Tanker market in OPEC’s grip

The extremely strong drybulk market was the focal point at the 22 October Bulkforum meeting in Oslo. Mr. Jarle Hammer of Fearnleys outlined that, when interest rates and operating costs are taken into account, today’s dry bulk freight rates adjusted for inflation are even higher than in 1973.

The development of the world economy, stock markets and the tanker market were also discussed at the meeting.

Large movements in interest rate levels and stocks have recently been seen. The stock markets have moved from fear to modest optimism. Leading indicators point to positive developments in the major economies (except Europe) and the stock markets. However, is the 3rd quarter 2003 6% growth in the US GDP a temporary effect or a turning point? Economists’ opinions differ on this.

According to Mr. Ole R Hammer, P.F. Bassøe Shipbrokers, the accelerating world economy presents an up side for oil demand in the short term. The oil market is strong and controlled by OPEC. The market has moved from oil stocks on land to oil stocks afloat. The high oil prices should make for lower oil inventories and what is actually being seen is that stocks have flattened out at a lower level than in previous years. During the 1st half of 2003 oil demand was 1 mbd higher than expected and non-OPEC oil production was lower than expected. This resulted in a higher than expected call on OPEC crude oil.

For 2004, oil demand is forecast to grow, but so also is non-OPEC oil production, which will dampen the increase in the demand for OPEC oil. Uncertainty surrounding Iraqi and Venezuelan oil production is also likely to persist in 2004. The US is set to increase oil imports. US crude and products imports for 2003 were about 1 mbd more than for 2002. Even with the high oil prices, world oil demand growth in 2003-2004 is expected to increase by 1.5% compared to the less than 1% in 2000-2002.

Looking at the tanker market, seaborne trade is expected to grow in 2004. Oil exports out of the Persian Gulf are set for a slow increase. The question is whether Iraqi exports will come directly out of the Gulf or via the pipeline through Turkey to Ceyhan in the Mediterranean. Depending on the oil market, another OPEC cut in oil production may occur during the first half of 2004.

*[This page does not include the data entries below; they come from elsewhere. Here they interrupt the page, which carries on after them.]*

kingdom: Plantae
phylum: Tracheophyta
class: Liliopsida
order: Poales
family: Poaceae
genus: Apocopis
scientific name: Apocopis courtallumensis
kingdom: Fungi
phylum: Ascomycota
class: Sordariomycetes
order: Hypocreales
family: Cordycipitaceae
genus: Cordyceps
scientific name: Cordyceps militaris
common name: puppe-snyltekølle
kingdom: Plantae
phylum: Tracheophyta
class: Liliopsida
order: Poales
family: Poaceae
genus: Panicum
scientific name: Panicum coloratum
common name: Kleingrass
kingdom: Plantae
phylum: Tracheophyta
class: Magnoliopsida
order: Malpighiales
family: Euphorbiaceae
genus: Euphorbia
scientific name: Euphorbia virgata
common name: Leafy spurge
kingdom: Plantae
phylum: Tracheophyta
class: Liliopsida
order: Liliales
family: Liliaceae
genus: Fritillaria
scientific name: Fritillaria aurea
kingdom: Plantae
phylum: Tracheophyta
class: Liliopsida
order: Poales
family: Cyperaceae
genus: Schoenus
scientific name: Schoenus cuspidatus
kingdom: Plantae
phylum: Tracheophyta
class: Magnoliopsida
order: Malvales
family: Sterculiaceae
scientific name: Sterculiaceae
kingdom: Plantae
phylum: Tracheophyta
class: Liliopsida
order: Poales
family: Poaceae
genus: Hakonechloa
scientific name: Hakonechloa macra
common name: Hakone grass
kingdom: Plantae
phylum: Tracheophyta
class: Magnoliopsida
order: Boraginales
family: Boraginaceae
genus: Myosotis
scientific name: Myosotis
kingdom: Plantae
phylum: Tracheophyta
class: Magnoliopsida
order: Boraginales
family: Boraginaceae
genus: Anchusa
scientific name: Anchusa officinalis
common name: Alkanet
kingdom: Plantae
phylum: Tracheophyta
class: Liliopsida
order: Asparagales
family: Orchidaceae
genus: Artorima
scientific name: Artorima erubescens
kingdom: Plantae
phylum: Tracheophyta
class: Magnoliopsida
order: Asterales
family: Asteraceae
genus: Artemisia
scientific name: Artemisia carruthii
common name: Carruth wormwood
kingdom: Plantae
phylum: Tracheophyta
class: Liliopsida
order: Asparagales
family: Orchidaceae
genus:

However, little growth is expected in VLCC capacity next year. The tanker fleet above 80,000 dwt is set for slower growth in 2004 than 2003. According to P.F. Bassøe, despite massive deliveries of double-hulled tankers, the single-hull tanker fleet will still be needed for many years. According to its calculation, by the end of 2005 33% of the tanker fleet will still be single-hulled.